EXCERPT TO READ section start

Tuesday 27 November 2012

FORGIVENESS - Part II

I struggle with forgiveness sometimes. It’s strange to me – how I can pour it out lavishly, as Jesus taught me, over the big things but in the scratches and the bumps I am so prone to keep accounts. I hold onto words – I get spiteful over the silent treatment. I listen to my children say, Now you know how it feels, and I know they are sampling revenge. They don’t see me modeling forgiveness.

I think about Jesus’ debtor’s story of The Unforgiving Servant in Matthew 18, and I ask myself why did that man have such a hard time forgiving another, after he himself had been unburdened of so very, very much? The one who is forgiven much loves much – but it does not always stand to reason that the one who is forgiven much forgives much.  
Life has been teaching me over and over again that being forgiven of a debt does not necessarily leave you without need. Forgiveness isn’t money in the bank – it is only a release from what is owed. The King did not say to his servant, I forgive you of your debt – and here’s a little something extra to get you back on your feet again, and a budget so this doesn’t happen again. In Jesus’ story, the servant left the King in virtually the same condition he went in to him – with empty pockets.  
Free indeed but with nothing stored up, empty of currency, and not yet any wiser. Fear can stick its foot in. And the surprising thing – the thing you would never expect – is that mercy can sit sour in your belly when you have had too much of it to drink. You can resent to your core the pain of ever having needed it at all.

EXCERPT TO READ section end

TASK BRIEF> According to the post on forgiveness, why does being forgiven of a debt not necessarily leave a person without need? Answer in one to three sentences.

RECORD SET section start

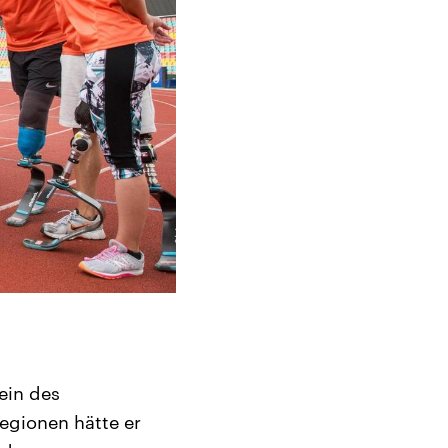
ein des
egionen hätte er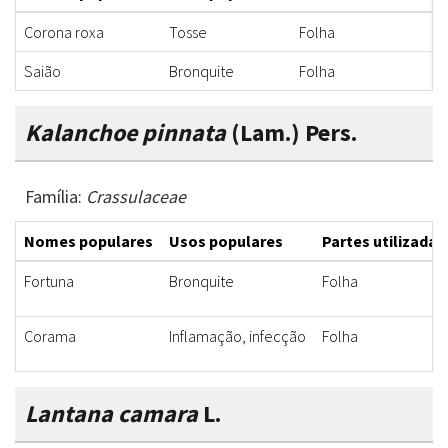
Corona roxa
Tosse
Folha
X
Saião
Bronquite
Folha
X
Kalanchoe pinnata
(Lam.) Pers.
Família:
Crassulaceae
Nomes populares
Usos populares
Partes utilizadas
Fortuna
Bronquite
Folha
Corama
Inflamação, infecção
Folha
Lantana camara
L.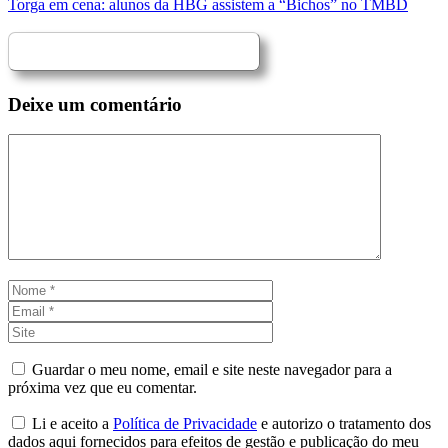
Torga em cena: alunos da HBG assistem a “Bichos” no TMBD
Deixe um comentário
Comentário
Nome
Email
Site
Guardar o meu nome, email e site neste navegador para a
próxima vez que eu comentar.
Li e aceito a
Política de Privacidade
e autorizo o tratamento dos
dados aqui fornecidos para efeitos de gestão e publicação do meu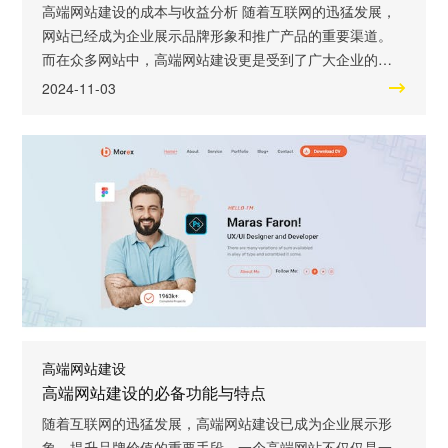
高端网站建设的成本与收益分析 随着互联网的迅猛发展，
网站已经成为企业展示品牌形象和推广产品的重要渠道。
而在众多网站中，高端网站建设更是受到了广大企业的青
睐。那么，高端网站建设究竟有哪些特点和优势呢？本文
2024-11-03
将围绕这一问题展开探讨，为您解析高端网站建设的成本
与收益。 高端网站建设的特点之一是设计风格独特。高端
网站注重视觉冲击力和用户体验，采用精美的设计和创新
的交互方式，能够给用户留下深刻的印象。无论
高端网站建设
高端网站建设的必备功能与特点
随着互联网的迅猛发展，高端网站建设已成为企业展示形
象、提升品牌价值的重要手段。一个高端网站不仅仅是一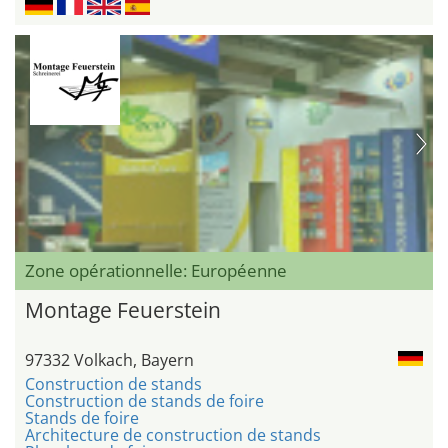
Zone opérationnelle: Européenne
Montage Feuerstein
97332 Volkach, Bayern
Construction de stands
Construction de stands de foire
Stands de foire
Architecture de construction de stands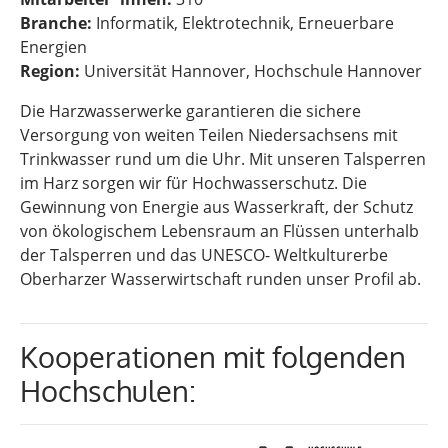
Branche:
Informatik, Elektrotechnik, Erneuerbare
Energien
Region:
Universität Hannover, Hochschule Hannover
Die Harzwasserwerke garantieren die sichere
Versorgung von weiten Teilen Niedersachsens mit
Trinkwasser rund um die Uhr. Mit unseren Talsperren
im Harz sorgen wir für Hochwasserschutz. Die
Gewinnung von Energie aus Wasserkraft, der Schutz
von ökologischem Lebensraum an Flüssen unterhalb
der Talsperren und das UNESCO- Weltkulturerbe
Oberharzer Wasserwirtschaft runden unser Profil ab.
Kooperationen mit folgenden
Hochschulen: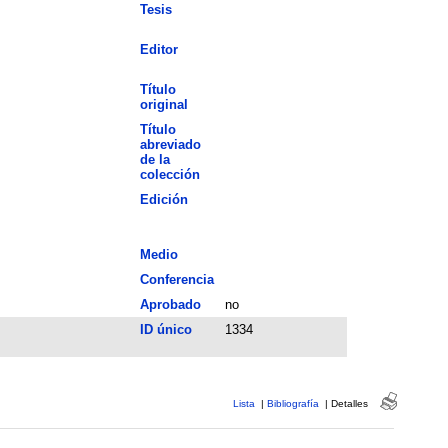
Tesis
Editor
Título
original
Título
abreviado
de la
colección
Edición
Medio
Conferencia
Aprobado
no
ID único
1334
Lista
|
Bibliografía
|
Detalles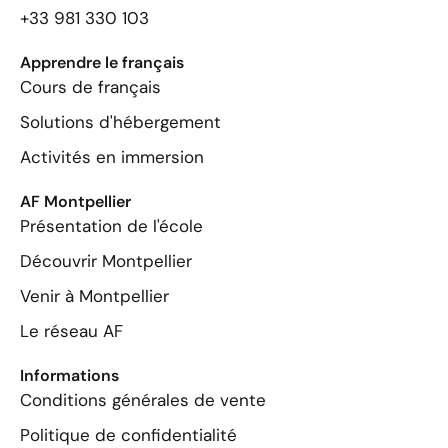
+33 981 330 103
Apprendre le français
Cours de français
Solutions d'hébergement
Activités en immersion
AF Montpellier
Présentation de l'école
Découvrir Montpellier
Venir à Montpellier
Le réseau AF
Informations
Conditions générales de vente
Politique de confidentialité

RECORD SET section end

SOLUTION> Forgiveness isn't money in the bank; it is only a release from what is owed. In the story, the King gave the servant nothing extra and no budget, so the servant left in virtually the same condition he went in, with empty pockets.